To implement Content Security Policy (CSP) in C# using ASP.NET Core, you can add the appropriate CSP header to the HTTP response in the Startup.cs file. Below is an example of how to set the CSP header using a custom middleware in the Configure method of Startup.cs.
- First, install the
Microsoft.AspNetCore.Httppackage if you haven’t already:
Install-Package Microsoft.AspNetCore.Http
In your Startup.cs file, add the following code:
using Microsoft.AspNetCore.Builder;
using Microsoft.AspNetCore.Hosting;
using Microsoft.Extensions.Configuration;
using Microsoft.Extensions.DependencyInjection;
using Microsoft.Extensions.Hosting;
namespace YourAppName
{
public class Startup
{
// ... Other configuration code ...
public void ConfigureServices(IServiceCollection services)
{
// ... Other services registration ...
}
public void Configure(IApplicationBuilder app, IWebHostEnvironment env)
{
// ... Other middleware configurations ...

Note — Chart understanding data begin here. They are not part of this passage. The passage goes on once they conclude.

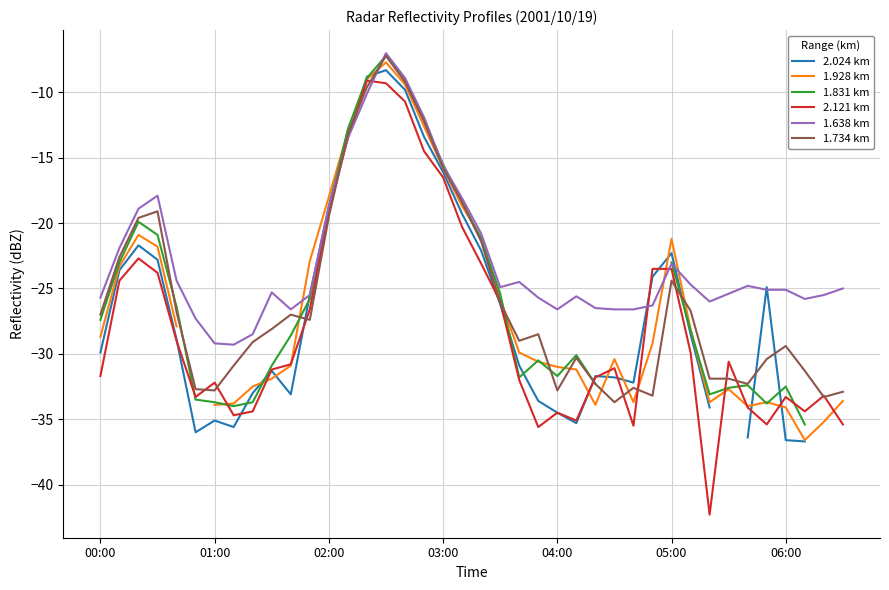

How many distinct data groups are displayed?

6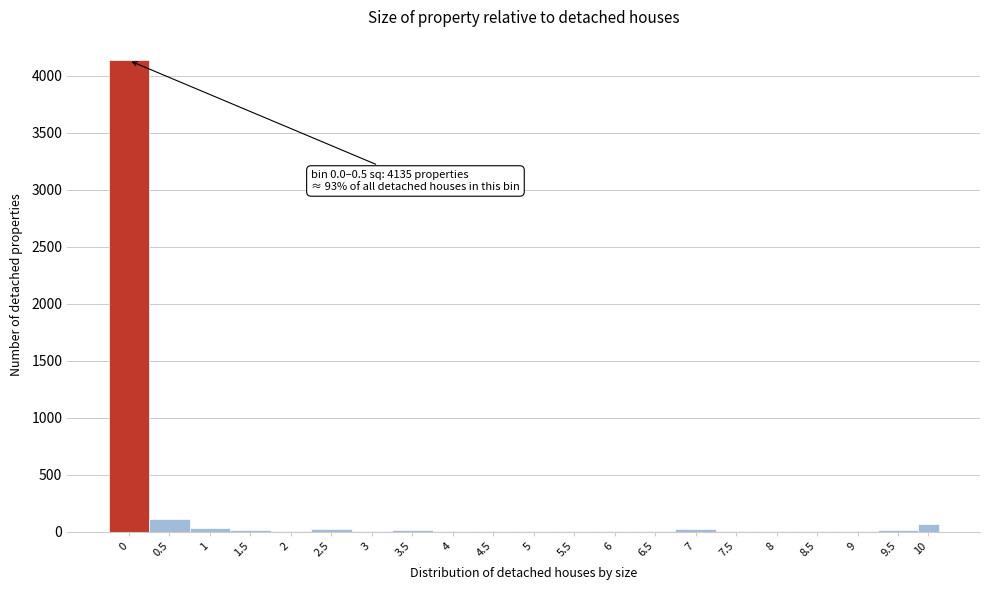

What is the greatest value displayed?

4135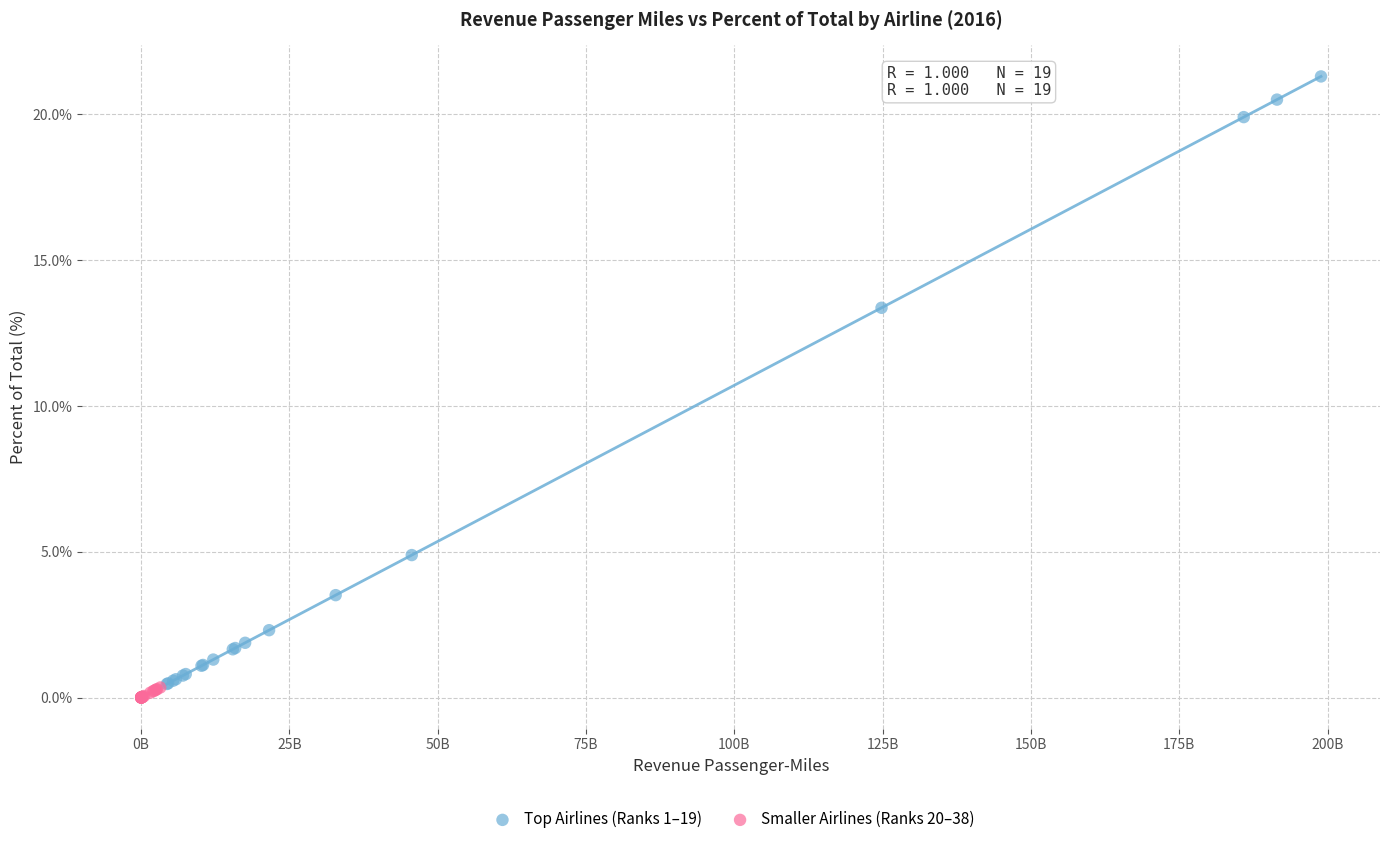

Which series has the widest spread of Y values?

Top Airlines (Ranks 1–19)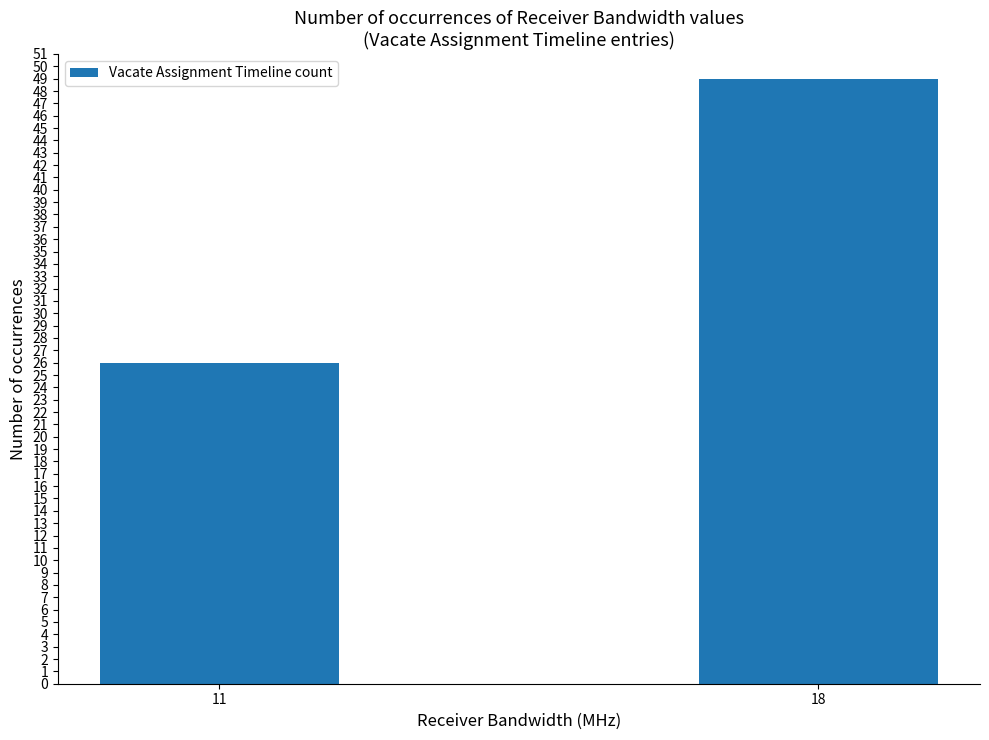

What is the change in value from 11 to 18?

+23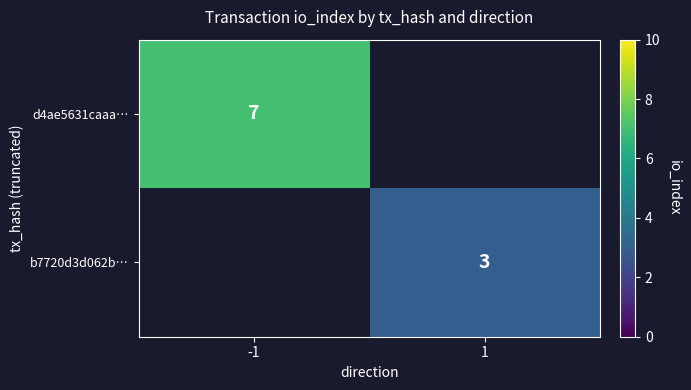

Is it true that b7720d3d062b… equals 3 at 1?

True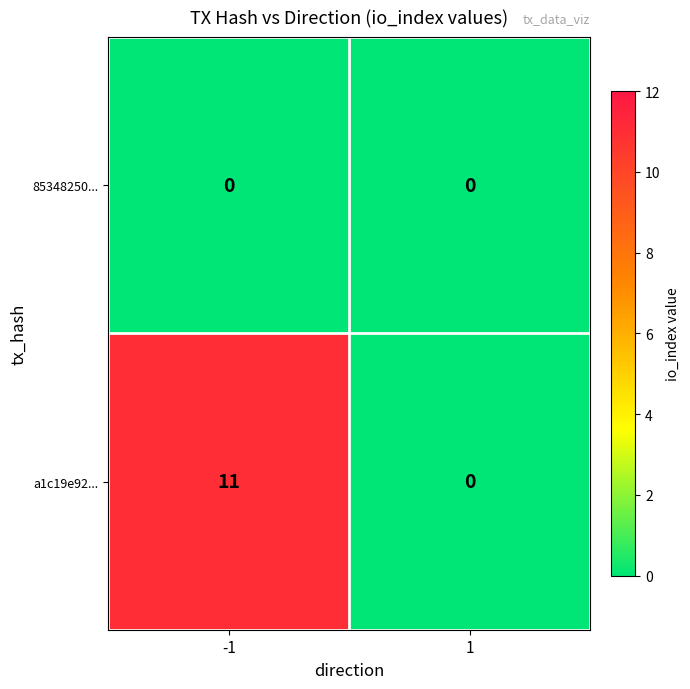

Which series has the widest spread of values?

a1c19e92...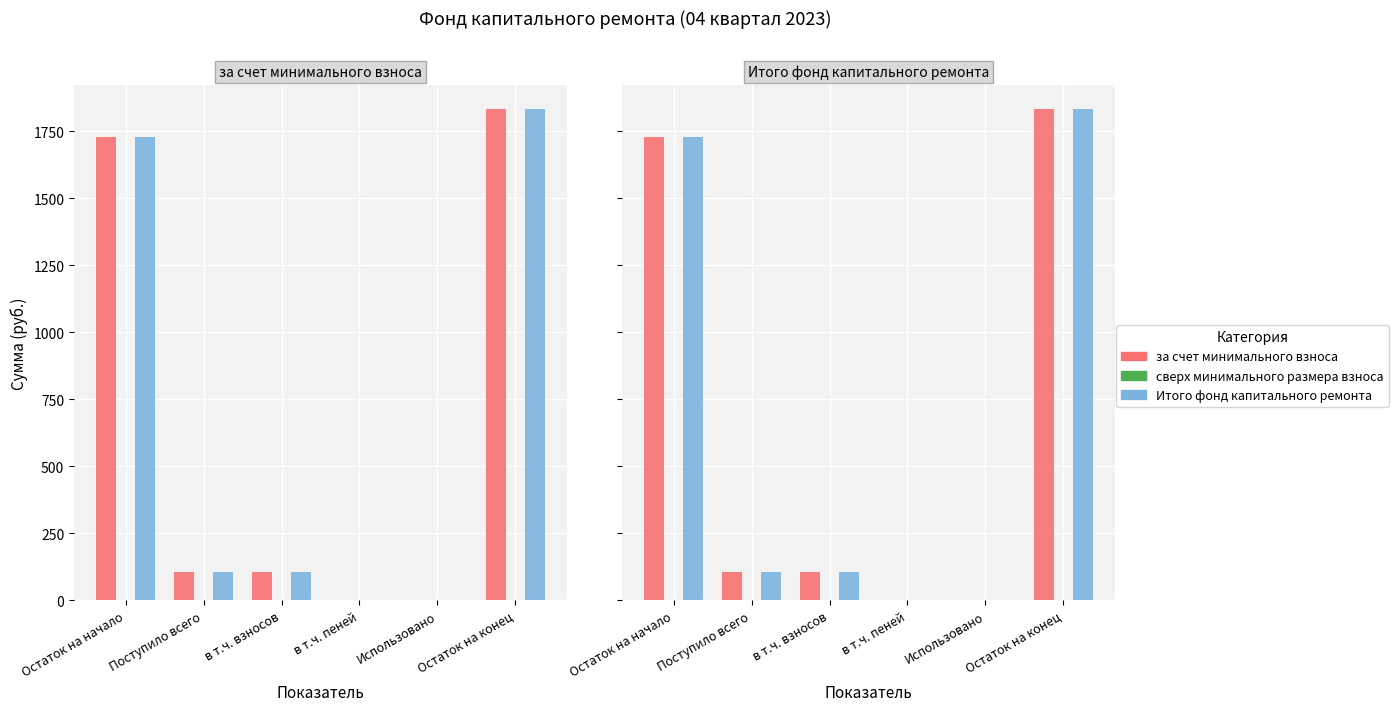

What is the label of the 1st bar from the left?

Остаток на начало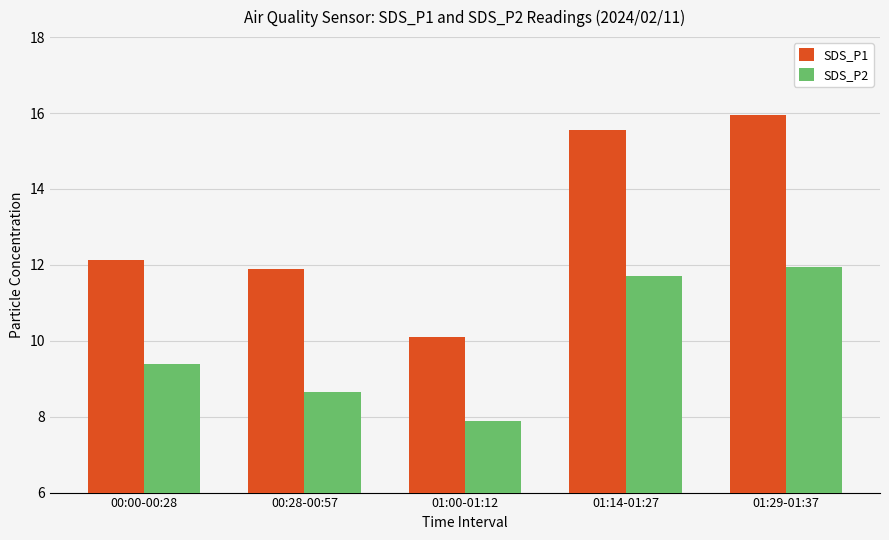

At which label does SDS_P1 reach its minimum?

01:00-01:12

// Add custom middleware for setting CSP header
app.Use(async (context, next) =>
{
// Define the CSP header with your desired policy
string cspDirective = "default-src 'self'; script-src 'self' trusted-scripts.example.com;";
// Set the Content-Security-Policy header
context.Response.Headers.Add("Content-Security-Policy", cspDirective);
// Call the next middleware in the pipeline
await next();
});
// ... Other middleware configurations ...
}
}
}
In the code above, we added a custom middleware that sets the Content-Security-Policy header on the HTTP response. You can customize the cspDirective variable to include your desired CSP policy. The example provided allows scripts only from the same origin ('self') and from the domain trusted-scripts.example.com.
Keep in mind that this is a basic example, and you may want to adjust the CSP policy to fit your specific needs. Additionally, you should thoroughly test your application to ensure that the CSP policy does not interfere with the proper functioning of your website.